Collected data:
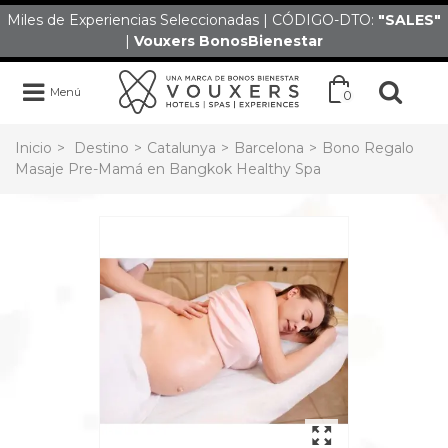
Miles de Experiencias Seleccionadas | CÓDIGO-DTO:
"SALES
"
|
Vouxers
BonosBienestar
Menú
0
Inicio
>
Destino
>
Catalunya
>
Barcelona
>
Bono Regalo
Masaje Pre-Mamá en Bangkok Healthy Spa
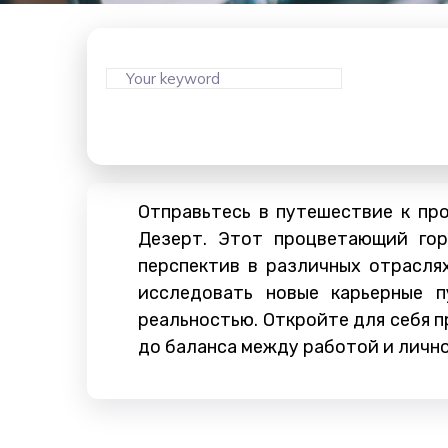
Отправьтесь в путешествие к пр
Дезерт. Этот процветающий гор
перспектив в различных отрасля
исследовать новые карьерные 
реальностью. Откройте для себя 
до баланса между работой и личной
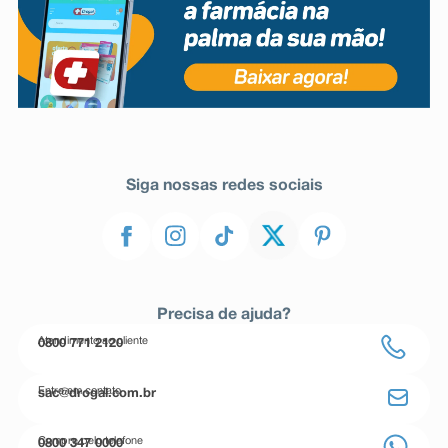
Siga nossas redes sociais
Precisa de ajuda?
Atendimento ao cliente
0800 771 2120
Entre em contato
sac@drogal.com.br
Compre pelo telefone
0800 347 0000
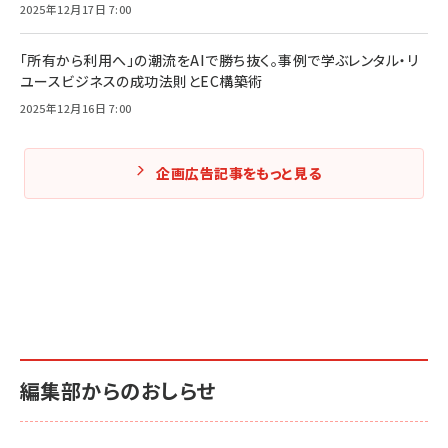
2025年12月17日 7:00
「所有から利用へ」の潮流をAIで勝ち抜く。事例で学ぶレンタル・リ
ユースビジネスの成功法則とEC構築術
2025年12月16日 7:00
企画広告記事をもっと見る
編集部からのおしらせ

→ **TASK REQUIREMENTS**:
Copy the text of every record above line for line, without any changes, and leave out the pictures.

→ **TASK RESULT**:
Miles de Experiencias Seleccionadas | CÓDIGO-DTO:
"SALES
"
|
Vouxers
BonosBienestar
Menú
0
Inicio
>
Destino
>
Catalunya
>
Barcelona
>
Bono Regalo
Masaje Pre-Mamá en Bangkok Healthy Spa
Отправьтесь в путешествие к пр
Дезерт. Этот процветающий гор
перспектив в различных отрасля
исследовать новые карьерные 
реальностью. Откройте для себя 
до баланса между работой и личной
Siga nossas redes sociais
Precisa de ajuda?
Atendimento ao cliente
0800 771 2120
Entre em contato
sac@drogal.com.br
Compre pelo telefone
0800 347 0000
2025年12月17日 7:00
「所有から利用へ」の潮流をAIで勝ち抜く。事例で学ぶレンタル・リ
ユースビジネスの成功法則とEC構築術
2025年12月16日 7:00
企画広告記事をもっと見る
編集部からのおしらせ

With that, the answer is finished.